Frankston City Heritage Study

Frankston State School No. 1464

1937-45 Wing, 36 Davey Street, Frankston

Frankston State School No. 1464

Study Grade: B
Type: School
Construction Date: 1937 - 1945
First Owner: Victorian Government
Architect: Everett, Percy Pwd Chief Architect
FCC Property Number: 23/0060/06000
Mel way Ref: 100A C8

History
Mrs. Grace McComb, a Frankston pioneer having settled in the Frankston area in 1852, led residents in petitioning the Government for the grant of allotments 5, 6,7,8,9 and 10 pf section 4 of the village of Frankston, Port Phillip Bay, for state school purposes. The application for the 3 acres was made on October 28th, 1873.1 The land was gazetted as temporarily reserved for state school purposes on November 11th, 1873.2 By the end of October, 1874, a timber building large enough to accommodate 6- pupils was completed.3

Frankston State School opening on November 1st, 1874, with an enrolment of 45 children and Alexander Allan was Head Teacher and Augusta S. Petrie as Work Mistress.4 A three-roomed residence was attached to the school.

By mid-1889, because the school's enrolment had risen to 250, the residence had been converted into a classroom and brick classroom added.5 Extensive alterations and additions were made to the school between 1913 and 1924 and the names of former pupils who enlisted in World War 1 were inscribed on bronze plates around the War Memorial, which was erected in front of the school.

The school's enrolment continues to increase and by 1923 the Masonic Hall supper room had to be hires. Grade 7 & 8 transferred to the High School when it opened there in 1928. By 1929 enrolments had reached 350.6 In 1937 three new brick classrooms were erected some distance from the original buildings and these classrooms and the new office, staffrooms and a shelter shed then formed the nucleus of the future school.7 Increasing enrolments meant overcrowding continued to plague the school during the early 1940s, despite the addition of a forth brick building in 1941.8 A two-storied wing comprising six brick classrooms, built in 1945, relieved overcrowded conditions for a time, but Frankston continued to develop rapidly and by 1950 an enrolment of 905 meant overcrowding was again a problem, with halls and shelter sheds being utilizes as classrooms.9 The Education Department's policy in the 1950s of building new schools away from the business centre relived the situation.

In 1959 Frankston was proclaimed a training school for future teachers. A Rural Training Schools was established in 1962 to train teachers for small country schools. A central library was built and opened by the Hon. L.H.S. Thompson, MLC, on August 1st, 1969. Head teachers who served for long periods at Frankston State Schools include Alexander Allan (1847-77), Thomas S. Robinson (1882-92), William H. Richardson (1907-17), James P. Jennings (1917-28) and William A. Shakespeare (1961-68).

# # #

■ What this exercise asks:
1. Print the part of the Frankston State School heritage study that opens with the words "Frankston State School opening" and closes with "to the school.".
2. According to the Frankston State School heritage study, on what date did the school open?
3. List the head teachers whom the Frankston State School heritage study names as having served for long periods at the school.
The lines after this point have no connection to the Frankston State School heritage study.

# # #

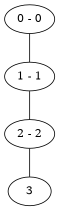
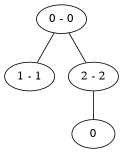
  graph {
    n1 [label="0 - 0"]
    n2 [label="1 - 1"]
    n3 [label="2 - 2"]
-   3
+   3 [label=0]
    n1 -- n2
-   n2 -- n3
+   n1 -- n3
    n3 -- 3
  }
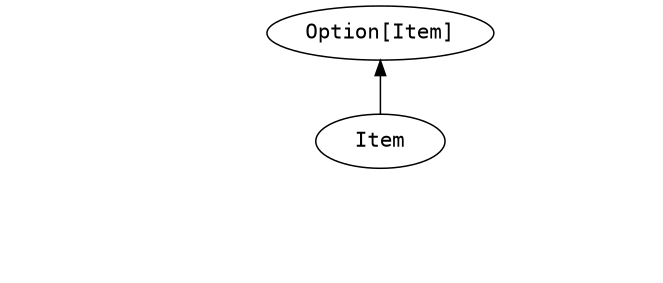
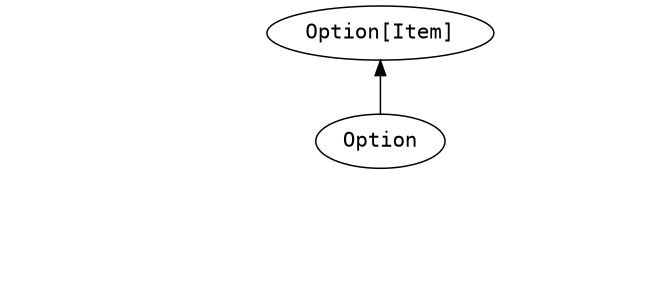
  digraph {
    fontname="DejaVu Sans Mono"
    node [fontname="DejaVu Sans Mono" style=invis]
    edge [fontname="DejaVu Sans Mono" style=invis]
    n1 [label="Try[Item]"]
-   Item [style=""]
+   Item [label=Option style=""]
    n3 [label="Either[Error, Item]"]
    n4 [label="..."]
    n5 [label="Option[Item]" style=""]
    Item -> n1
    Item -> n3
    Item -> n4
    n5 -> Item [dir=back style=""]
  }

# # #

■ The replies:
1.
Frankston State School opening on November 1st, 1874, with an enrolment of 45 children and Alexander Allan was Head Teacher and Augusta S. Petrie as Work Mistress.4 A three-roomed residence was attached to the school.

2. November 1st, 1874

3. Alexander Allan, Thomas S. Robinson, William H. Richardson, James P. Jennings, William A. Shakespeare